Texte à étudier
..........

Aussi, ont-elles décidé de se taire pour ne pas gêner leurs intérets obscurs qui ne vont nullement dans le sens de la défense de la RDC et de son peuple.
Pourtant, depuis Lundin Mining jusqu’à CMOC, en passant par Freeport Mc Moran, le rapport de l’IGF souligne, avec des preuves évidentes, que la Gécamines a été flouée de bout en bout dans TFM.
A tout prendre, le rapport de l’IGF a l’avantage, même s’il ne cerne pas tous les problèmes, de mettre sur la place publique l’étendue de dégâts causés à la Gécamines, sous la bénédiction de la Banque mondiale qui a organisé et supervisé cette razzia.
Pour le cas spécifique de TFM, le rapport démontre que cette entreprise a toujours échappé au contrôle de l’Etat, depuis la présence de l’Américain Freeport Mc Moran jusqu’au Chinois CMOC qui en a pris possession en 2016. Bref, c’est un bien sans maître dans lequel l’Etat congolais n’a aucun droit de regard.

..........

Données fournies
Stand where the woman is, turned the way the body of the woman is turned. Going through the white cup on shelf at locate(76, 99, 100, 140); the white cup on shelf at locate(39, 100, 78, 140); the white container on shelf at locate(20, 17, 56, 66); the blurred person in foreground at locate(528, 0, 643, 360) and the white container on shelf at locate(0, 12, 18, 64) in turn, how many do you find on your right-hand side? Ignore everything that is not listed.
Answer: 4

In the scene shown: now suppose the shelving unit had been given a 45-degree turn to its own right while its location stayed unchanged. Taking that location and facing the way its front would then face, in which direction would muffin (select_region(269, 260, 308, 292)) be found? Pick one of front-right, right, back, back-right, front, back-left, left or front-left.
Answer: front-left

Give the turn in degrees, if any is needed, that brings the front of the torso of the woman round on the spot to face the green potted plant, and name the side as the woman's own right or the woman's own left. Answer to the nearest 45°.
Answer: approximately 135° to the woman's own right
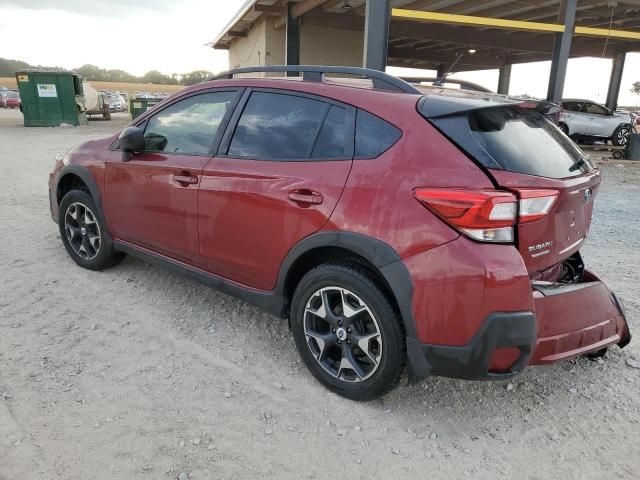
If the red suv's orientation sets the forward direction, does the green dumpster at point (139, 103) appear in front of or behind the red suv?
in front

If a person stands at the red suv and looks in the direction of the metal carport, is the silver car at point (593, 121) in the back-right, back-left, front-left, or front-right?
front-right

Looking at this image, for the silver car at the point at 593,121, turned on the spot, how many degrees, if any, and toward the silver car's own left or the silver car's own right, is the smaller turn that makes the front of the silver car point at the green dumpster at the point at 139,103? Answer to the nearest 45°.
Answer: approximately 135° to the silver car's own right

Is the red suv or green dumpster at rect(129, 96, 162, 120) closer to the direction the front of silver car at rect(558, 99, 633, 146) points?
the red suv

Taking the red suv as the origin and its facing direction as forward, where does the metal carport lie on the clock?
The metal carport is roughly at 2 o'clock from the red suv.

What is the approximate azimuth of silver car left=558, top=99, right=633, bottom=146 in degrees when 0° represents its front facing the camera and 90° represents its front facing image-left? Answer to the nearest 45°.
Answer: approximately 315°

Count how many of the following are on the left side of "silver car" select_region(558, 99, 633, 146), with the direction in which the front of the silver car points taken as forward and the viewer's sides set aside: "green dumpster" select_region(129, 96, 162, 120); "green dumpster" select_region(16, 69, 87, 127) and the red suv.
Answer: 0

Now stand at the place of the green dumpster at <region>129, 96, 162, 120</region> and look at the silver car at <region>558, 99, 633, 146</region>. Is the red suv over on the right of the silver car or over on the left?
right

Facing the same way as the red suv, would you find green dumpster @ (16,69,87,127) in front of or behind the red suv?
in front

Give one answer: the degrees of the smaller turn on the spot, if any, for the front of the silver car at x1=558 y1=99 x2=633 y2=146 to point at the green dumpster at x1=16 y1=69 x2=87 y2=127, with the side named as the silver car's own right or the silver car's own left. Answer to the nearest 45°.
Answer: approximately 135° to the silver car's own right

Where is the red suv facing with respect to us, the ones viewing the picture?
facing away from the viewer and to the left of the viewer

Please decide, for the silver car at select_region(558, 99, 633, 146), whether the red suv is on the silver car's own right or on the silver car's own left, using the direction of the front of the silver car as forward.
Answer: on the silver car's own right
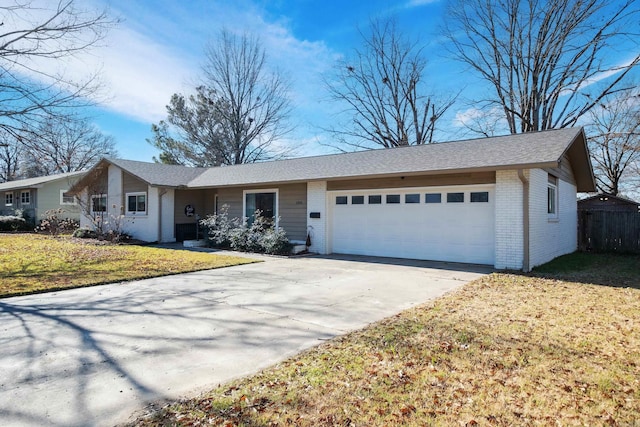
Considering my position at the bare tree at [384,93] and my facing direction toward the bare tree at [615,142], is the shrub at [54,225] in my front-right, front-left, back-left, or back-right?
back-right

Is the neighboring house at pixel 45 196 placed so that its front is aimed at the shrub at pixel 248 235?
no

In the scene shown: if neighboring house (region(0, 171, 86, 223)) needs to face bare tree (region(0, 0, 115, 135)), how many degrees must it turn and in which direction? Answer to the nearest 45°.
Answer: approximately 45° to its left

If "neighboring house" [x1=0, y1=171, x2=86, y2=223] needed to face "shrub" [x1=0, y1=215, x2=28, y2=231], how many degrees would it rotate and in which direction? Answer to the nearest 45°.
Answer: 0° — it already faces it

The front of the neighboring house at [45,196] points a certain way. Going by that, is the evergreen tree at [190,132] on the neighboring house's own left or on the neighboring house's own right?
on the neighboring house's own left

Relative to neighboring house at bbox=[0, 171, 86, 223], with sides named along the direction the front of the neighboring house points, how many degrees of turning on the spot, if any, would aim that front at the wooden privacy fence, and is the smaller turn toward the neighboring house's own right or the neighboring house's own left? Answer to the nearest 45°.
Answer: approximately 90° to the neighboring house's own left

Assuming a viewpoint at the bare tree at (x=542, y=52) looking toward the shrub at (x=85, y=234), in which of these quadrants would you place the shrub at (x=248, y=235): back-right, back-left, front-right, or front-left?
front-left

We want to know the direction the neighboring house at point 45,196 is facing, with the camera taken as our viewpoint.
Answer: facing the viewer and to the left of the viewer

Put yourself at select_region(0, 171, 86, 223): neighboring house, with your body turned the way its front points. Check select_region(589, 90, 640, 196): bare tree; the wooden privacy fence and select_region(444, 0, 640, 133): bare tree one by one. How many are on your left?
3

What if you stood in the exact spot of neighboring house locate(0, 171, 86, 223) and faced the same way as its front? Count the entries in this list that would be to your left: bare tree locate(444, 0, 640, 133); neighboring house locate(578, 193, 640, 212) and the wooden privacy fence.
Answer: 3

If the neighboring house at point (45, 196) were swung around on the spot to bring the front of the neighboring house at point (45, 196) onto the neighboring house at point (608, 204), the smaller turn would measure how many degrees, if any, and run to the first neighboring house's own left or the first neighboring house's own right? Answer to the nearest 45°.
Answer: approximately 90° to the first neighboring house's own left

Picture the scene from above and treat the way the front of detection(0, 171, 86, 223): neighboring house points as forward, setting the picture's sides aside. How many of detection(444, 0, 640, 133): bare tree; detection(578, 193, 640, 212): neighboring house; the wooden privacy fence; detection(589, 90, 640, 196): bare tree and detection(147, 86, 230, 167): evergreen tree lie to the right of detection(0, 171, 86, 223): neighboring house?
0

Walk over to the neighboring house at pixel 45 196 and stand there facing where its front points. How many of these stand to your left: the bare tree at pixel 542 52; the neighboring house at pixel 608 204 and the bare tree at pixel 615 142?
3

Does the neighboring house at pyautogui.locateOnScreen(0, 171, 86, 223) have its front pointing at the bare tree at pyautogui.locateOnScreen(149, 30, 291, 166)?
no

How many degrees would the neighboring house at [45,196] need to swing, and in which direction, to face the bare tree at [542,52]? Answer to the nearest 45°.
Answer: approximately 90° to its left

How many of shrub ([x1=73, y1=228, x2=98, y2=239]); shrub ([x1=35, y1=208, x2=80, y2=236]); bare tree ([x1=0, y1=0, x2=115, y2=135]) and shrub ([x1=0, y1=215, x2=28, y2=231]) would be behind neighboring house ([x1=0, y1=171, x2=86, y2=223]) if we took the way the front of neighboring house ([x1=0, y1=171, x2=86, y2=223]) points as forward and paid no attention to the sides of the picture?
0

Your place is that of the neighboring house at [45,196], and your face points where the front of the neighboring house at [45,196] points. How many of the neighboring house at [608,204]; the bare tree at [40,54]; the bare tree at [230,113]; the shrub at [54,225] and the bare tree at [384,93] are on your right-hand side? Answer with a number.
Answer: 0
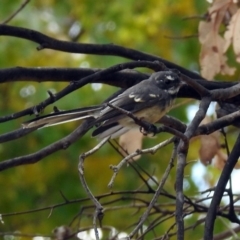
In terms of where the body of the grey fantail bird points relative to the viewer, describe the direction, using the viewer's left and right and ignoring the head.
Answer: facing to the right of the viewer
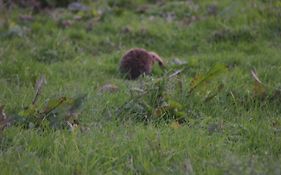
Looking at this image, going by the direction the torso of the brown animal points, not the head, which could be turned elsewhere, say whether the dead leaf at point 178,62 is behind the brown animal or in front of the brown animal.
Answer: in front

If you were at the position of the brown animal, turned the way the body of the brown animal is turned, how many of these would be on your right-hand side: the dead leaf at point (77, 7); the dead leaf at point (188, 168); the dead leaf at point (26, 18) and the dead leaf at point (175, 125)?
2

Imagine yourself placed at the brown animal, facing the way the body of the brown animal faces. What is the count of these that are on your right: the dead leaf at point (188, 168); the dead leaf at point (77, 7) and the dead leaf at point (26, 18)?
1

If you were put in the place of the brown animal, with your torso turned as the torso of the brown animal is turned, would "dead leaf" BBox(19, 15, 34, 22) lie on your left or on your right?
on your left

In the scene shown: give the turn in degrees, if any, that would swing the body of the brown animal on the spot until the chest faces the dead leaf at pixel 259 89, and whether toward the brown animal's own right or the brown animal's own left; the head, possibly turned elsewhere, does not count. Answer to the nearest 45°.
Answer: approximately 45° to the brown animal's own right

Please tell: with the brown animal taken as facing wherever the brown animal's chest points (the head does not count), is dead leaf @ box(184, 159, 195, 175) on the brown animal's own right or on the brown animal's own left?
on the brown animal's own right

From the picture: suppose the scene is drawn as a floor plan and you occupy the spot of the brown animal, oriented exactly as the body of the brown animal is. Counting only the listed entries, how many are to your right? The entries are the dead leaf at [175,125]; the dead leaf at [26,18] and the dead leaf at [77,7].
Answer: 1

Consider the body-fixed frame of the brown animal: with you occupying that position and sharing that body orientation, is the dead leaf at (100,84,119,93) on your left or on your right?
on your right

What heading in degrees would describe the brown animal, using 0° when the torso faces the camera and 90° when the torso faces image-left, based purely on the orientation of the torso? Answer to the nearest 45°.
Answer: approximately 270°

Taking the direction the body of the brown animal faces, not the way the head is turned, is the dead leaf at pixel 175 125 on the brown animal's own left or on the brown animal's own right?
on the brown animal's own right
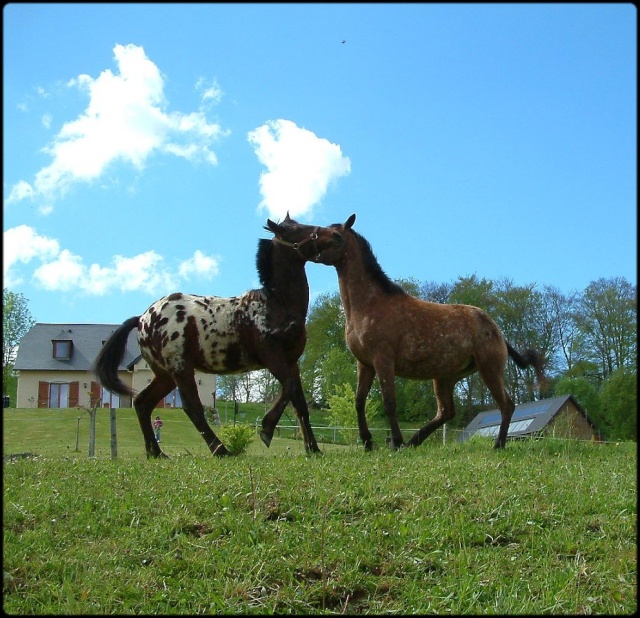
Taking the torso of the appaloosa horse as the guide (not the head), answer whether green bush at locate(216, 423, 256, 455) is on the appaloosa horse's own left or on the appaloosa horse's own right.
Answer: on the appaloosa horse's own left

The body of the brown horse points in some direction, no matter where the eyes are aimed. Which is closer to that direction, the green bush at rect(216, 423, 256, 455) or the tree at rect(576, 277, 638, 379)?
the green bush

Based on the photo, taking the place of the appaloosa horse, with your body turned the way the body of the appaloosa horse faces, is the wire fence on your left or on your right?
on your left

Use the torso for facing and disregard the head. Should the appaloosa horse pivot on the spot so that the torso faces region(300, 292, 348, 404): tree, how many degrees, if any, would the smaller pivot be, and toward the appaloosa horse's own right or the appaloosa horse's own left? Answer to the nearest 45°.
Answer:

..........

Consignes
**1.** D'après le texte à étudier, en quelle année CMOC a-t-il pris possession de TFM ?
**2.** Recopiez à l'identique un passage des données : partez de la ligne contenant « Use the torso » et allez jusqu'à la fin des données, cette ligne comprise.

Réponses
**1.** En 2016.

**2.**
Use the torso for facing and disregard the head. Should the appaloosa horse pivot on the spot so that the torso faces region(300, 292, 348, 404): tree, how many degrees, if any, would the smaller pivot be, and toward the appaloosa horse's own right or the appaloosa horse's own left? Answer to the nearest 45°.
Answer:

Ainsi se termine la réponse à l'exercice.